Нельзя сказать, чтобы ей было легко подобрать определение: это «некий свет, источаемый прекрасным сочетанием вещей, которые хорошо составлены, хорошо соотнесены друг с другом вместе и по отдельности. Без этой пропорциональности благо не будет прекрасным, а красота — приятной»[515]
. Прибежище формализованных абстракций, «благая грация» утверждается посредством равновесия и симметрии, представление о которых XVI век заново открывает в Античности[516]. Нельзя сказать, что это качество может быть непосредственно выработано. Многие тексты с трудом допускают, что аристократическая элегантность бывает благоприобретенной: «От рождения вы обладаете этим „даром”, этой „грацией”, которая отличает вас от прочих людей и обеспечивает признание другими избранными»[517]. Осанка, манера держать себя должны быть родовыми, как благородство. Обучение им — занятие, вызывающее довольно неоднозначное отношение. Тем не менее в XVI–XVII веках оно превращается в «воспитательную программу»[518]: «Хотя уже почти вошло в поговорку, что грации нельзя обучиться, скажу: кто (не будучи от природы неспособным) захочет стать в физических упражнениях грациозным, пусть начинает с ранних лет и постигает первоосновы у лучших мастеров»[519]. Новые телесные характеристики — безусловно новая система воспитания.Поиск качеств, которые могут служить системой отличий, также способствует продвижению исследований тела и обогащает их словарь. Упоминания телесных характеристик становятся более многочисленными и точными, в них начинает вырисовываться образ тела, определяемого собственными атрибутами, а не только действиями и способами поведения. Желание нарисовать или описать хорошо воспитанное тело берет верх над простым перечислением упражнений, которые должны им практиковаться. Физические достоинства проявляются через свойства. Так, «Придворный» Бальдассаре Кастильоне — первый трактат этого типа, датирующийся 1528 годом, — связывает вместе силу, проворство и ловкость[520]
. А в «Совершенном джентльмене», английском аналоге итальянского придворного, Пичэм сосредотачивается на «сноровке, силе и крепости»[521]. Итак, в этой все более отвлеченной конструкции первое место принадлежит трем качествам: «благой грации», силе и ловкости; таков намного более сдержанный образ придворного, безусловно далекий от старых средневековых моделей.Однако эти качества остаются вполне интуитивными — скорее образами, нежели механизмами, скорее впечатлениями, нежели разъяснениями. К примеру, они не проиллюстрированы отсылками к органическим функциям или мускулам. Упоминаются лишь жилы и плоть — термины, обладающие довольно расплывчатыми деноминациями.

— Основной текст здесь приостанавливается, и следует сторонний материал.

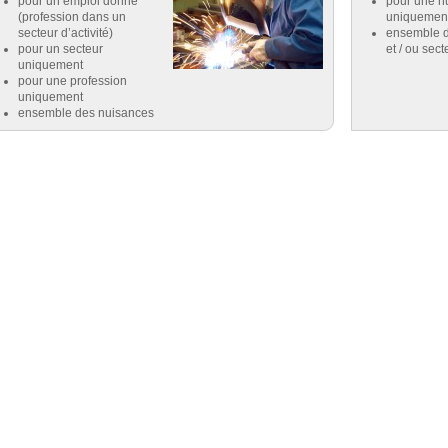
pour un emploi donné
pour une n
(profession dans un
uniquemen
secteur d’activité)
ensemble d
pour un secteur
et / ou sect
uniquement
pour une profession
uniquement
ensemble des nuisances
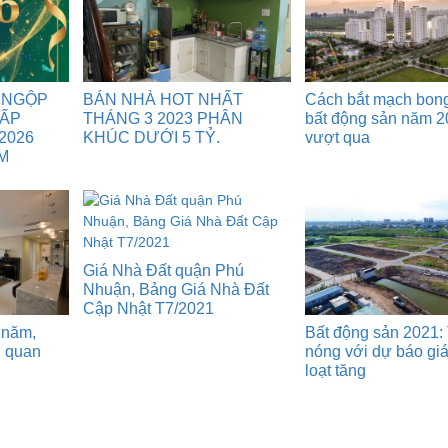
 NGỘP
BÁN NHÀ HOT NHẤT
Cách bắt mạch bon
GẤP
THÁNG 3 2023 PHÂN
bất động sản năm 2
2026
KHÚC DƯỚI 5 TỶ.
vượt qua
M
Giá Nhà Đất quận Phú
Nhuận, Bảng Giá Nhà Đất
Cập Nhật T7/2021
 năm,
Bất động sản 2021: 
n quan
nóng với dự báo gi
loạt tăng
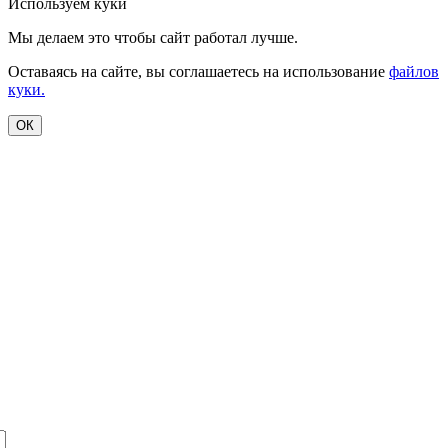
Используем куки
Мы делаем это чтобы сайт работал лучше.
Оставаясь на сайте, вы соглашаетесь на использование
файлов
куки.
ОК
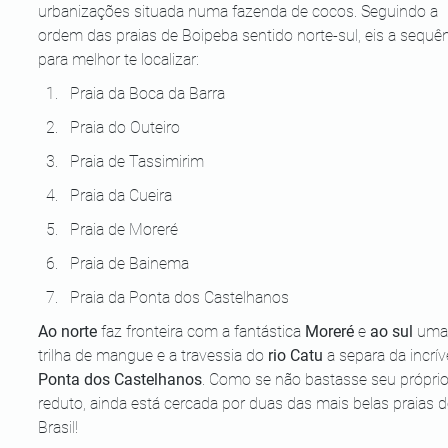
urbanizações situada numa fazenda de cocos. Seguindo a 
ordem das praias de Boipeba sentido norte-sul, eis a sequên
para melhor te localizar:
Praia da Boca da Barra
Praia do Outeiro
Praia de Tassimirim
Praia da Cueira
Praia de Moreré
Praia de Bainema
Praia da Ponta dos Castelhanos
Ao norte
 faz fronteira com a fantástica 
Moreré
 e 
ao sul
 uma 
trilha de mangue e a travessia do 
rio Catu
 a separa da incrív
Ponta dos Castelhanos
. Como se não bastasse seu próprio
reduto, ainda está cercada por duas das mais belas praias d
Brasil!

Так, Ла Шатегнире, известный в
XVI веке свой силой, был «жилистым и худощавым»[522]
. Детям надо в первую очередь «укреплять жилы»[523]. О силе лошадей судят по качеству жил, недостатки лошадей связаны с «поврежденными жилами», «пораженными жилами», «сократившимися жилами», «вывихнутыми жилами», «дрожащими жилами»[524]. За этими метафорами не чувствуется механистической перспективы. Они лишь подтверждают трудность измерения всего, что имеет отношение к телу, неизбежно приводящую к метафоричности: жилистые «канаты» не поддаются учету и топологическому описанию, их способ действия не уточняется, не ставится под вопрос; согласно представлениям XVI и XVII веков, жилы — это и «трубы», и «веревки», они являются проводниками, по которым «во все части тела доставляются духи, необходимые для движения и ощущений»[525]. Один из преобладающих образов, жилы остаются основной составляющей плоти, смутно обозначая гибкость и твердость.